Face à cette question,  le ministre de l’agriculture et de l’élevage est catégorique. « Il faut consommer sans hésitation la production de volaille en Guinée », a déclaré ce mercredi 25 mai 2022 Mamoudou Nagnalen Barry, assurant qu'il n'y a pas un risque sanitaire. « On a que des zones des Coyah et de Forécariah qui ont été affectées et on a mis en place des barrières pour ne pas que la production de ces zones-là sortent », assure-t-il.

« Ce que vous retrouvez sur le marché, il n’y a pas d’hésitation.
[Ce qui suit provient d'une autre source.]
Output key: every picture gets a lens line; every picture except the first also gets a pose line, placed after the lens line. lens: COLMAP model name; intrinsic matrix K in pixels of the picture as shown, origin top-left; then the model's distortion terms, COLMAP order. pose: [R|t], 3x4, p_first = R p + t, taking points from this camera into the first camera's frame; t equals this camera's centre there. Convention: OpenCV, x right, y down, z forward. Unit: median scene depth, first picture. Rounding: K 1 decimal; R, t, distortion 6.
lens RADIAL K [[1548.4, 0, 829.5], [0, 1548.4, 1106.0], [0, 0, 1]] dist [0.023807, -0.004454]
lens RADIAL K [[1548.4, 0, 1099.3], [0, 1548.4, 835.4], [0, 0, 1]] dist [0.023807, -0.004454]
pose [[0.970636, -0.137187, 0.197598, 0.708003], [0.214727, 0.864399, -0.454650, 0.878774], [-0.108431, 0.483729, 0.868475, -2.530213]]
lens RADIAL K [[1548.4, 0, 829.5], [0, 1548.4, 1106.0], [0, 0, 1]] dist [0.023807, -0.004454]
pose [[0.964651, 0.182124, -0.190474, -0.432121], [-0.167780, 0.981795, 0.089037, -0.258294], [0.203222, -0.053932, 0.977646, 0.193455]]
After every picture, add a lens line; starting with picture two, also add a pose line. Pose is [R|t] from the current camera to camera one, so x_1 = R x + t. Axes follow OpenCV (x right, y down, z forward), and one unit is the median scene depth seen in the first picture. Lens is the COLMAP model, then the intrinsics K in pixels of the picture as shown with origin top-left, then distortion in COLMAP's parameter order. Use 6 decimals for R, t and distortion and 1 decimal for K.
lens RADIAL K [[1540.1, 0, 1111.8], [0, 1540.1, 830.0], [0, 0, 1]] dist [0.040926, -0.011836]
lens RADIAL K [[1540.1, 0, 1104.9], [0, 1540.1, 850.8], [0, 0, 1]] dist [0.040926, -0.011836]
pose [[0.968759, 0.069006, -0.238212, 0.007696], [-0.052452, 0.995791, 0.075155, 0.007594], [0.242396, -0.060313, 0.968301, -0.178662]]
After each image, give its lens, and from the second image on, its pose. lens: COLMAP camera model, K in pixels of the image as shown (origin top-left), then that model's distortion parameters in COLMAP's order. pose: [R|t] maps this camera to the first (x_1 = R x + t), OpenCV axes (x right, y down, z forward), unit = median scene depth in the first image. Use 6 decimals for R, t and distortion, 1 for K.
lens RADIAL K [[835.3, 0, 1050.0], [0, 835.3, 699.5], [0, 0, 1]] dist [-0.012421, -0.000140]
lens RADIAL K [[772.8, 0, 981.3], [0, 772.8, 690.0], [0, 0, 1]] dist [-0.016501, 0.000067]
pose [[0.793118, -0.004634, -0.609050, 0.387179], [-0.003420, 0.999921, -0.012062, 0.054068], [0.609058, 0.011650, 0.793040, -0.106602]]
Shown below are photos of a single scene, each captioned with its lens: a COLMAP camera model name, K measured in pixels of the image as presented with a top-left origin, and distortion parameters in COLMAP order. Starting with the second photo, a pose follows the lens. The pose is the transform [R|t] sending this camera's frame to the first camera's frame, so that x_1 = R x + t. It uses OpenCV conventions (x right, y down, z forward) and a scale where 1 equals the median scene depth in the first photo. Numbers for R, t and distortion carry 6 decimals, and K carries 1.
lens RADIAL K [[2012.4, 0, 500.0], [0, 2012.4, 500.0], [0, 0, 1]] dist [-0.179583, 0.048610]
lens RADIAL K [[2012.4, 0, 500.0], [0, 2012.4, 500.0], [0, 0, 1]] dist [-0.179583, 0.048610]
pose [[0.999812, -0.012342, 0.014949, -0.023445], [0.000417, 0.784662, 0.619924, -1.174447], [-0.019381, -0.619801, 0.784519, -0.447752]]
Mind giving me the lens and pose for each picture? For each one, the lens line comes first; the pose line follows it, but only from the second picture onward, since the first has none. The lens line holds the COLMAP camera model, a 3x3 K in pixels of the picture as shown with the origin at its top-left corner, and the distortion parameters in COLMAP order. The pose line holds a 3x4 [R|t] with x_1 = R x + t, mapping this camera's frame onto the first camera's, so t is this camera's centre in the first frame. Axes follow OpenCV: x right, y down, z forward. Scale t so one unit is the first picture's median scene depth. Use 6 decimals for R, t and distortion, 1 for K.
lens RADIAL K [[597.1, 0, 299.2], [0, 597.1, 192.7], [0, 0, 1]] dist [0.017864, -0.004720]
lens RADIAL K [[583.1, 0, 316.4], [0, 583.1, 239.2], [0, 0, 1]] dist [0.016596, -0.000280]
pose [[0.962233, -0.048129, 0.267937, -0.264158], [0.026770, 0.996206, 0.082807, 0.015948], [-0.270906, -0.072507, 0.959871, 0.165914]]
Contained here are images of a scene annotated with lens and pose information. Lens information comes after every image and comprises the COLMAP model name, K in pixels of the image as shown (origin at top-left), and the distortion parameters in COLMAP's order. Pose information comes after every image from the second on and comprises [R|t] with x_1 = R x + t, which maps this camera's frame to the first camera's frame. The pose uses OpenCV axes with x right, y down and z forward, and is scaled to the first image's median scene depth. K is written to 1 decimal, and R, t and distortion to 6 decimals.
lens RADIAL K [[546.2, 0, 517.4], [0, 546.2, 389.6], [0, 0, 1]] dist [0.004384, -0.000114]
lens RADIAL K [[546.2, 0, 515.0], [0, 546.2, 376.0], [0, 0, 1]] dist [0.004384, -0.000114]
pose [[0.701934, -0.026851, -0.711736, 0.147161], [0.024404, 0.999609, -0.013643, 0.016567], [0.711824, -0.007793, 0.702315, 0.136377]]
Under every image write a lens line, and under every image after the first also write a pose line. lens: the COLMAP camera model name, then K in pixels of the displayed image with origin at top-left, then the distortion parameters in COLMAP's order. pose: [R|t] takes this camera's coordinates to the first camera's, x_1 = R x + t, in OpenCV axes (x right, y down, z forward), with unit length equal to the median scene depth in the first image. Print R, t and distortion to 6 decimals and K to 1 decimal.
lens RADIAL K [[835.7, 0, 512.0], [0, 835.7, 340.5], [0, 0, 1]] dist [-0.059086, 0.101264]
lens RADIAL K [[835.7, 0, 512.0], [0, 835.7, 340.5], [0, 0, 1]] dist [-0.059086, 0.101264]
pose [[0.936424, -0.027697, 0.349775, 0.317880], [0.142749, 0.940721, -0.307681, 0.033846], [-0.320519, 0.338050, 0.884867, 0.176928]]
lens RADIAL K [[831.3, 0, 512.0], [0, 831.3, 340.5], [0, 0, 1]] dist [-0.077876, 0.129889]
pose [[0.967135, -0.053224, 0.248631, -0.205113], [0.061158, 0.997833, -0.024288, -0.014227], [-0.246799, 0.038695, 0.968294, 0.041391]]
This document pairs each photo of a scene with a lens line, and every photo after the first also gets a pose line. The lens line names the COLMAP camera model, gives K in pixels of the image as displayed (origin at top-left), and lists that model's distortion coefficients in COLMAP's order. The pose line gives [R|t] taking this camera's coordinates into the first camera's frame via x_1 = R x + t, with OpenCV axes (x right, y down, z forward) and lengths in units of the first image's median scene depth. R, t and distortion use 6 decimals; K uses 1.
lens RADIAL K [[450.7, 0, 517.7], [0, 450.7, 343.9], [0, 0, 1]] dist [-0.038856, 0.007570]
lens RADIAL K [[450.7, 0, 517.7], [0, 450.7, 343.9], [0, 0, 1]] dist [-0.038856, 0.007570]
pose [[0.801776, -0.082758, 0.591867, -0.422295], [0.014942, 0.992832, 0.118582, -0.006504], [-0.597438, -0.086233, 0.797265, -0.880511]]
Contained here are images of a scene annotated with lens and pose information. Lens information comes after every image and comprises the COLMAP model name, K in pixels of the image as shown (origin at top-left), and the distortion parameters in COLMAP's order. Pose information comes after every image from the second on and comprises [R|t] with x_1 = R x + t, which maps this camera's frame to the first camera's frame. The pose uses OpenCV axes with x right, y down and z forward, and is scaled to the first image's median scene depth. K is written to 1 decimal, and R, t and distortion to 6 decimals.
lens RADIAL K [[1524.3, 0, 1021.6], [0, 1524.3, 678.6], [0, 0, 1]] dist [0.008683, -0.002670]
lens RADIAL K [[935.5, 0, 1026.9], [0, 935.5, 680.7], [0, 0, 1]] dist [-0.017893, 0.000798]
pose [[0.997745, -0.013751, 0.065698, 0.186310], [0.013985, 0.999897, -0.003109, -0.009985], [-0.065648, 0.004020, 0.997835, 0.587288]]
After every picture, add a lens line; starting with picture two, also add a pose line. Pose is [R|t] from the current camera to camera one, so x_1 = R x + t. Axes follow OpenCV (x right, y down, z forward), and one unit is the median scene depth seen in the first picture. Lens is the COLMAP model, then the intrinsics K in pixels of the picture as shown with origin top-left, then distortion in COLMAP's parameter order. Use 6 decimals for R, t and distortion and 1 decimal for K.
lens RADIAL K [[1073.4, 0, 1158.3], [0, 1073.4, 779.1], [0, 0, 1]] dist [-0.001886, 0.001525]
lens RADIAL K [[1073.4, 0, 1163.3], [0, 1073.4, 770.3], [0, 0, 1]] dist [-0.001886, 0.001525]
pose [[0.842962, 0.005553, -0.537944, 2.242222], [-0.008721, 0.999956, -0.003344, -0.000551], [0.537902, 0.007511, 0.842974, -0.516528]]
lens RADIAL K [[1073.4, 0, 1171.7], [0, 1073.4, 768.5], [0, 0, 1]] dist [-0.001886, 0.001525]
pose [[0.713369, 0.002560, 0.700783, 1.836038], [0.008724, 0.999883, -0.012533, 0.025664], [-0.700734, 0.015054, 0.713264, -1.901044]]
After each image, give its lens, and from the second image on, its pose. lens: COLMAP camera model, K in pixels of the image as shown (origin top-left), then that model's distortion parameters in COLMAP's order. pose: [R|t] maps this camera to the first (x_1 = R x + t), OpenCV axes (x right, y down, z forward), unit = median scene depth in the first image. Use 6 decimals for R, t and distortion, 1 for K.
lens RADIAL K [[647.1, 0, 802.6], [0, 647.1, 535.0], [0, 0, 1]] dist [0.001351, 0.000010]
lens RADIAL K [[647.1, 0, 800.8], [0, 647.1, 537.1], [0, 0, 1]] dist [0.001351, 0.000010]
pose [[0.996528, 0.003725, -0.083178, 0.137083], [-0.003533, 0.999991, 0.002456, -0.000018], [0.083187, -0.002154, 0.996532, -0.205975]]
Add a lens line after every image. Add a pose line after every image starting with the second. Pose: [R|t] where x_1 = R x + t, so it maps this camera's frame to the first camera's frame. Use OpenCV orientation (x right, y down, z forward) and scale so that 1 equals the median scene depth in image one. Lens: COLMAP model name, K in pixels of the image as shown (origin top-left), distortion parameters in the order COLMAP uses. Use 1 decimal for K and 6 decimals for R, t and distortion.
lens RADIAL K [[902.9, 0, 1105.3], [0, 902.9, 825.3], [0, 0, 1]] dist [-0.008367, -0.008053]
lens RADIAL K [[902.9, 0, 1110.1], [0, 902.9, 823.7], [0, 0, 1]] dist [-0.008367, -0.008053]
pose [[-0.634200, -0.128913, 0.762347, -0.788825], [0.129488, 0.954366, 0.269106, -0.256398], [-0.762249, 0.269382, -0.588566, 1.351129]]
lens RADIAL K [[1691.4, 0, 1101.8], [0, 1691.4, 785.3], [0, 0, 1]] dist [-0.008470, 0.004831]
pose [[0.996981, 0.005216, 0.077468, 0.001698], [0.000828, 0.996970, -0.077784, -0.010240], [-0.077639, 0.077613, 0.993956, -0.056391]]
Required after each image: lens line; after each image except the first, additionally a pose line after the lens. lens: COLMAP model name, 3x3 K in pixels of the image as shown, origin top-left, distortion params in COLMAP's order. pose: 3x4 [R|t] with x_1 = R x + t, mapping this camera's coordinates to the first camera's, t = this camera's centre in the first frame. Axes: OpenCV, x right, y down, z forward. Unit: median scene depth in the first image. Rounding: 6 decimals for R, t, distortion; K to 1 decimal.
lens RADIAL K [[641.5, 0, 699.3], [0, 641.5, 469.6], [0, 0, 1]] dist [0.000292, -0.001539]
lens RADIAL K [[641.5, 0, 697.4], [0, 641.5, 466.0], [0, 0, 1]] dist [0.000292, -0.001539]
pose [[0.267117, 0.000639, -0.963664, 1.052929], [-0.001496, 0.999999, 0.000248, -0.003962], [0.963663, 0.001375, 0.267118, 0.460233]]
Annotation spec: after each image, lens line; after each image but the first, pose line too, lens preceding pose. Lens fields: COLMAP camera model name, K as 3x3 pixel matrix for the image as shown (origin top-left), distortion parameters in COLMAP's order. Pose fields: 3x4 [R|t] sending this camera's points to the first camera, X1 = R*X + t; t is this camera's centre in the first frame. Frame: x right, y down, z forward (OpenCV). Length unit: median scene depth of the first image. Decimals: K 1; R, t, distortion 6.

Vous pouvez consommer parce qu’il y a un contrôle en amont avant d’être mis sur le marché », a-t-il ajouté.

Poursuivant, il a rassuré que les victimes ne seront pas oubliés par le gouvernement. « Par rapport aux personnes qui ont perdu tout le contenu de leur ferme, qu’elles soient rassurées que le CNRD ne peut pas les oublier. On ne connait pas encore l’étendue de tout ce qui va se passer. C’est en fonction de l’étendue, de moyens dont dispose l’État qu’on pourra dire avec certitude ce qu’on va faire pour la population ».

Pour éviter la propagation de la maladie, un plan d’urgence de riposte a été mis en place par la Direction nationale des services vétérinaires, plan qui consiste à renforcer les efforts de surveillance et les mesures de biosécurité, a-t-on indiqué dans un précédent communiqué du ministère de l’Agriculture et de l’Elevage.